• _Extrait du document_:
------------------------------------------------------------------------

Camerounais d’origine, Thomas Rainchou vit à Montréal depuis presque sept ans où il a fait des études en expertise comptable et s’est ensuite spécialisé en gestion de la performance. Aujourd’hui, c’est un professionnel du management de l’ innovation et de la performance des entreprises. Il a accepté de répondre à nos questions.

ABIx : Pouvez-vous vous présenter à nos lecteurs et lectrices

M. Thomas R. : Je m’appelle Thomas Rainchou, Camerounais d’origine, je vis à Montréal depuis presque sept ans où j’ai fait des études en expertise comptable et je me suis spécialisé en gestion de la performance. J’ai beaucoup travaillé en comptabilité, en management et en développement et gestion de projets, et j’ai accompagné plusieurs jeunes dans leurs projets de formation en entrepreneuriat dans divers métiers et de création d’entreprises.  je suis content de pouvoir m’exprimer aujourd’hui sur “The Africa Business Index”. Je salue l’initiative qui, à mon sens, permettra de consolider les bases de la pensée visionnaire, de la créativité et de l’innovation sur le continent africain. Nous en avons besoin. Je salue également vos lecteurs et je pense qu’ils ne tarderont pas à comprendre les enjeux de l’entrepreneuriat que vous voulez mettre en lumière. Ils seront certainement des facteurs de multiplication dans la diffusion du message et la stimulation de l’esprit d’entrepreneuriat. Depuis quelques années, je m’intéresse beaucoup aux questions d’innovation et de performance en contexte d’entreprise. J’observe de près les facteurs qualitatifs et quantitatifs qui permettent aux entreprises de soutenir durablement leur succès grâce à l’innovation.

------------------------------------------------------------------------

• _Informations affichées_:
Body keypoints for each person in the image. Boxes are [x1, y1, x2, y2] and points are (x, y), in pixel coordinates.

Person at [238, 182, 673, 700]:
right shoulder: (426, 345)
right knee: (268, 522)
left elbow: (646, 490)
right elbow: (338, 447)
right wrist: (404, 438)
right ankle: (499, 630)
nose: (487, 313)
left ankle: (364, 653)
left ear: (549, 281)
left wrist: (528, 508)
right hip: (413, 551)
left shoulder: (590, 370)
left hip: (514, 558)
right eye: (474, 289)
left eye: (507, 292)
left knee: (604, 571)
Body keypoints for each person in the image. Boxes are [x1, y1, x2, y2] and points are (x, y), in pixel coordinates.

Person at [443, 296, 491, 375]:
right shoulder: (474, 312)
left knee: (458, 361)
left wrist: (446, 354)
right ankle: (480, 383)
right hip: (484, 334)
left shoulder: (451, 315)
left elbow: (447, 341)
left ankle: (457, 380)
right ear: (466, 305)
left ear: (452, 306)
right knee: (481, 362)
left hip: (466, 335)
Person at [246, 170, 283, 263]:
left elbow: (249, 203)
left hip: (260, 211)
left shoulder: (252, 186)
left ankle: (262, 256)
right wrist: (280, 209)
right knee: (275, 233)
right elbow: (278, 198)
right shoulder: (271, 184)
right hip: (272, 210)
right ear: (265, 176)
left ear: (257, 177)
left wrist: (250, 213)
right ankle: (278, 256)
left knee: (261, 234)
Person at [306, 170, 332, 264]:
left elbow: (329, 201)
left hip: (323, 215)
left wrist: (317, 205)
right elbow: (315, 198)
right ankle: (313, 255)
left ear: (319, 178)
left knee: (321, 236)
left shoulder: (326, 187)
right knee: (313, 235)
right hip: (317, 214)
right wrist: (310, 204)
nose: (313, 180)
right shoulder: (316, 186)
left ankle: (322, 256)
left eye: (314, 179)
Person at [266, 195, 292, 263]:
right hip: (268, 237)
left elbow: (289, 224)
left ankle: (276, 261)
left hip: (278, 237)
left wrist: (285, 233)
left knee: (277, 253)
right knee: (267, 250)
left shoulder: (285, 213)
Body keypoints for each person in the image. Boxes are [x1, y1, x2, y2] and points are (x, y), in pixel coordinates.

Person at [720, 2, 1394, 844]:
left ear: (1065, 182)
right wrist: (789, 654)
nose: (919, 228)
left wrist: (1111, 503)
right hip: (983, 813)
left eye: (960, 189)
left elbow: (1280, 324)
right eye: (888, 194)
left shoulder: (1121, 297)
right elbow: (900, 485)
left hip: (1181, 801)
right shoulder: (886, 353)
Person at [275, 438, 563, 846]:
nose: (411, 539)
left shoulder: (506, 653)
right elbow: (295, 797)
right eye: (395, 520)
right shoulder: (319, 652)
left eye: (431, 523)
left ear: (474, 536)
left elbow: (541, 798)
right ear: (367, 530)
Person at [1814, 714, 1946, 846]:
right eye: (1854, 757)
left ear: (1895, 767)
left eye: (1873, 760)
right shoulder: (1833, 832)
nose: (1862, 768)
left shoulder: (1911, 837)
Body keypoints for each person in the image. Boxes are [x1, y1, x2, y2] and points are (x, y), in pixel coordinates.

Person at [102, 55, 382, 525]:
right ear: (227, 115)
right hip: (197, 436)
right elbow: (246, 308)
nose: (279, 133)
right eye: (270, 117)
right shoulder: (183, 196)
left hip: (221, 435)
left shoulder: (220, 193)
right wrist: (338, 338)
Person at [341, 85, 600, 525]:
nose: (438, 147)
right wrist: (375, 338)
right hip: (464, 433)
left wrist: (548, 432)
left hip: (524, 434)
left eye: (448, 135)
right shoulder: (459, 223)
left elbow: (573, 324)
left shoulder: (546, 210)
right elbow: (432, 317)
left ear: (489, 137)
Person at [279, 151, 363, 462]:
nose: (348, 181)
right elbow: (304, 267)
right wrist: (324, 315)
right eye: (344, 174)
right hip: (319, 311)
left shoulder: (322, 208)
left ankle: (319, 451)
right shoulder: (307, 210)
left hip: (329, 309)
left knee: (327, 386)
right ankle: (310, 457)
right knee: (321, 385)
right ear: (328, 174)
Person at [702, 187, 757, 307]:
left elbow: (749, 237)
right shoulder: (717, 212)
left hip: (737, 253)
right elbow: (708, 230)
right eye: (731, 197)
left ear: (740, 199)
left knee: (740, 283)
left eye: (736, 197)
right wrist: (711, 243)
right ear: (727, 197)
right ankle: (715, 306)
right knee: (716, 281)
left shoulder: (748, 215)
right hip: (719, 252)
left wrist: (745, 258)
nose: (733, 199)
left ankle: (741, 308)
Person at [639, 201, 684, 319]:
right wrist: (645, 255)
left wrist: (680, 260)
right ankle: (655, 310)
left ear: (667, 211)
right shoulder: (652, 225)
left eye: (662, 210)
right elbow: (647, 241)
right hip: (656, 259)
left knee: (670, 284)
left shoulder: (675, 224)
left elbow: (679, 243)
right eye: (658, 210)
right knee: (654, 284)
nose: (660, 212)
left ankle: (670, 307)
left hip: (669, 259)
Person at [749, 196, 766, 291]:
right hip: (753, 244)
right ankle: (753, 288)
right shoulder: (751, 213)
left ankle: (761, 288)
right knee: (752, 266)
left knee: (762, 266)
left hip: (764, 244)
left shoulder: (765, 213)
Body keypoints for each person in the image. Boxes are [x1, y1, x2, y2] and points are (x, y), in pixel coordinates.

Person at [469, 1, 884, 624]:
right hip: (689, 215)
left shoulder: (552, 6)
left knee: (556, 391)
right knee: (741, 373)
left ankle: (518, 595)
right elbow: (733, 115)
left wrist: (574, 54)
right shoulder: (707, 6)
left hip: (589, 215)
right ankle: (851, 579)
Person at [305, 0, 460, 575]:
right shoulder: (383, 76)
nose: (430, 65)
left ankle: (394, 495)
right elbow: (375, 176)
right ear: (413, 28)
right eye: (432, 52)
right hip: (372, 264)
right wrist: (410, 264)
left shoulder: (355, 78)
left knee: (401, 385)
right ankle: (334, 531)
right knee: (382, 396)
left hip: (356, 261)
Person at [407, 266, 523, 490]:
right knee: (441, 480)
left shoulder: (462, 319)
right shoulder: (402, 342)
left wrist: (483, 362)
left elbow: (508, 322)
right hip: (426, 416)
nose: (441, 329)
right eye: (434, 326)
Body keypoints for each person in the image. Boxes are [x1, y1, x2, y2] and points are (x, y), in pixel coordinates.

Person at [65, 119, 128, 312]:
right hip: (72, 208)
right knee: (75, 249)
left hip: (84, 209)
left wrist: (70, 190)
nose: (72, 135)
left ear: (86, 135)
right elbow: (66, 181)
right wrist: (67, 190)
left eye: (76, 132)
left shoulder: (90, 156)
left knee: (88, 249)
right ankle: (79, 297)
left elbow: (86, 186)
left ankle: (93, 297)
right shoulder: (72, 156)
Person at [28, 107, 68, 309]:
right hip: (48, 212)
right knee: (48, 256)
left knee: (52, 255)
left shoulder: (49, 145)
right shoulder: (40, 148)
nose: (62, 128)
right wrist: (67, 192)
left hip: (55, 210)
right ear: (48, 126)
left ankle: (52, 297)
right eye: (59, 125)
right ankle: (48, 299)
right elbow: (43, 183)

------------------------------------------------------------------------

• _Problèmes à résoudre_:
1. Extrayez de l'entretien avec Thomas Rainchou le passage qui s'ouvre sur les mots contenant « Camerounais d’origine, Thomas » et se referme sur « à nos questions. ».
2. D'après l'entretien avec Thomas Rainchou, depuis combien de temps vit-il à Montréal ?
3. Poursuivez l'entretien avec Thomas Rainchou à partir de sa dernière phrase.

• _Résultats des exercices_:
1.
Camerounais d’origine, Thomas Rainchou vit à Montréal depuis presque sept ans où il a fait des études en expertise comptable et s’est ensuite spécialisé en gestion de la performance. Aujourd’hui, c’est un professionnel du management de l’ innovation et de la performance des entreprises. Il a accepté de répondre à nos questions.

2. Depuis presque sept ans.

3.
ABIx : Comment décririez-vous votre rôle en tant qu’expert en innovation et performance d’entreprise ?

M. Thomas R. : Je pense que je joue majoritairement un rôle de conseil. Je suis amené à fonctionner de manière indépendante en observant et en menant des recherches pertinentes pour me tenir à jour et capitaliser les pratiques qui ont fait leur preuve afin de répondre aux besoins des entrepreneurs et des dirigeants d’entreprise. Ce qui me permet de contribuer aux processus stratégiques, notamment la définition et la mise à jour des orientations et des politiques d’entreprise, et d’intervenir aussi au niveau des processus opérationnels en aidant à mettre en place des mécanismes de pilotage continue de la performance. Quelques fois, il peut arriver de jouer un rôle beaucoup plus direct en s’impliquant dans le fonctionnement des organisations. J’ai récemment assumé les fonctions de coordinateur de la performance, de l’innovation et de la qualité dans le diocèse de Ngaoundéré au Cameroun. Dans ces circonstance les rôles de conseil et d’action sont synchronisés et conduisent vers des résultats significatifs. Un troisième angle du rôle que l’on peut jouer est celui de la préparation de la relève. Je m’intéresse beaucoup à la formation des dirigeants et des employés en entreprise et à la préparation de la jeunesse afin qu’ils assument demain des fonctions qui aideront les entreprises à soutenir durablement les défis de la performance dans un contexte hyper-changeant.  

ABIx : Quels sont les principaux avantages et inconvénients de l’utilisation de clés de performance (KPI) pour les entreprises africaines ?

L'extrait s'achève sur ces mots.